Watts is also marvelous, but she has an almost impossible task as far as her character’s evolutions are concerned. About the halfway point she becomes the focus of everything that is happening, and Hurwitz’s script doesn’t always know to keep these transitions from reeking of idiosyncratic convenience. Yet the actress anchors Susan with a conviction I found genuine, and as such I didn’t have that big a problem with her following the somewhat crazy ideas put forth by her 11-year-old son mainly because the ocean of grief they’re birthed from is palpably frank.

PHOTO: Focus Features

Look, I do not think the last third of the movie works. The pieces don’t fit together and the outcome, even in a modern dark fairy tale fantasy like this one, isn’t even slightly believable. It’s just too cute, too tidy, the tactics Susan and Henry initially utilize to help Christina out of her impossible situation ludicrously implausible. But it is more what transpires, the ugliness of it, not how it is all dealt with that will rub many the wrong way, that by planting these elements in a story such of this Trevorrow and Hurwitz have crossed some sort of moralistic line that’s beyond the pale.

______

▸ Prompt
Please condense the paragraph of the review excerpt that begins "Look, I do not think" into a short bulleted list that keeps its main points. Work only from the review excerpt, without outside knowledge.

▸ Provided records

______

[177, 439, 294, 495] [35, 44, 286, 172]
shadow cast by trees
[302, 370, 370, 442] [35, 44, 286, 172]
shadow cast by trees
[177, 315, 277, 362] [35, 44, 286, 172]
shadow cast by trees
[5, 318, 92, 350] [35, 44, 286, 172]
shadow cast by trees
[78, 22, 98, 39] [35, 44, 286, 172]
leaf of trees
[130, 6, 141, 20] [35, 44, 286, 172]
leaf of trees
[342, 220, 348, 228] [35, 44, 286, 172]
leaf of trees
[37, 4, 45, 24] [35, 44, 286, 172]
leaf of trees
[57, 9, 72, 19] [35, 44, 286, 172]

______

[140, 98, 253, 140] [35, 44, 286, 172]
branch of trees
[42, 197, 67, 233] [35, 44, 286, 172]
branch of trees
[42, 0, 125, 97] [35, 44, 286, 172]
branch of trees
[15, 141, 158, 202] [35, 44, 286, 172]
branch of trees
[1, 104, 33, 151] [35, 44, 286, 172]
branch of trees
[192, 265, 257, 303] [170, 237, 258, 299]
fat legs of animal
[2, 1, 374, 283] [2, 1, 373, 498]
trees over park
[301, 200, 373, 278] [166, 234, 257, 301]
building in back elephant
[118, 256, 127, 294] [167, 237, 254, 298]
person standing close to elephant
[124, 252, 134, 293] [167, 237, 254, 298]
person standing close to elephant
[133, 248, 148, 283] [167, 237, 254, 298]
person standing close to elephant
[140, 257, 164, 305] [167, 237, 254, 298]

______

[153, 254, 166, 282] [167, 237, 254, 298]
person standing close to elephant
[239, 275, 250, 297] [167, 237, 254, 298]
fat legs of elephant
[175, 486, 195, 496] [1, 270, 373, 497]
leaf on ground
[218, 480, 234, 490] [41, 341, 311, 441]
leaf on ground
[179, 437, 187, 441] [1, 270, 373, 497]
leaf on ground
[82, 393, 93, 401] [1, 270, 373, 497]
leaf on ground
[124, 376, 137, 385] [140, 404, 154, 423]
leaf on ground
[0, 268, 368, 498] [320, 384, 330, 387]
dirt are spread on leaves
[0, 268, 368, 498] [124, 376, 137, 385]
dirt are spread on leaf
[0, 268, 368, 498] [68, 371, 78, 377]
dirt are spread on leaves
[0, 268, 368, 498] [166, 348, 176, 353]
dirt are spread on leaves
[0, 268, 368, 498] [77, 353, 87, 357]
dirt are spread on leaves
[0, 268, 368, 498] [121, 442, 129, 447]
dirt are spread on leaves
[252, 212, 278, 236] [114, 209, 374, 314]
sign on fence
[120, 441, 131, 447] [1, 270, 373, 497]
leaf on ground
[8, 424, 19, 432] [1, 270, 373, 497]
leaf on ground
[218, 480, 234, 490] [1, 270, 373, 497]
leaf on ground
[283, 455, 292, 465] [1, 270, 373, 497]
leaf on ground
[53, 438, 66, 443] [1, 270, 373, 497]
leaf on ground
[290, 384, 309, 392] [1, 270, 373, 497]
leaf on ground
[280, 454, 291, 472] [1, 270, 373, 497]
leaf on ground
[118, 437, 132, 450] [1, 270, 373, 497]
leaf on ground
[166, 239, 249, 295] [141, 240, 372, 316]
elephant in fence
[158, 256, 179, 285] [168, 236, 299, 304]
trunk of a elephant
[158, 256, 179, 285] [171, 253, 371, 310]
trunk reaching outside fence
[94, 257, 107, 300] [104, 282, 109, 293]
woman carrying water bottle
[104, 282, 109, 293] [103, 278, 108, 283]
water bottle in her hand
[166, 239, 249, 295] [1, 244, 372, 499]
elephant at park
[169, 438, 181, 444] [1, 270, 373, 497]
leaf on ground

______

▸ Response below
- The last third of the movie does not work.
- Its pieces don't fit together, and the outcome isn't believable, even for a modern dark fairy tale fantasy.
- It is too cute and too tidy. The tactics Susan and Henry first use to help Christina are ludicrously implausible.
- What happens, and its ugliness, more than how it is dealt with, will rub many the wrong way.
- Many may feel that by planting these elements in the story, Trevorrow and Hurwitz crossed a moralistic line beyond the pale.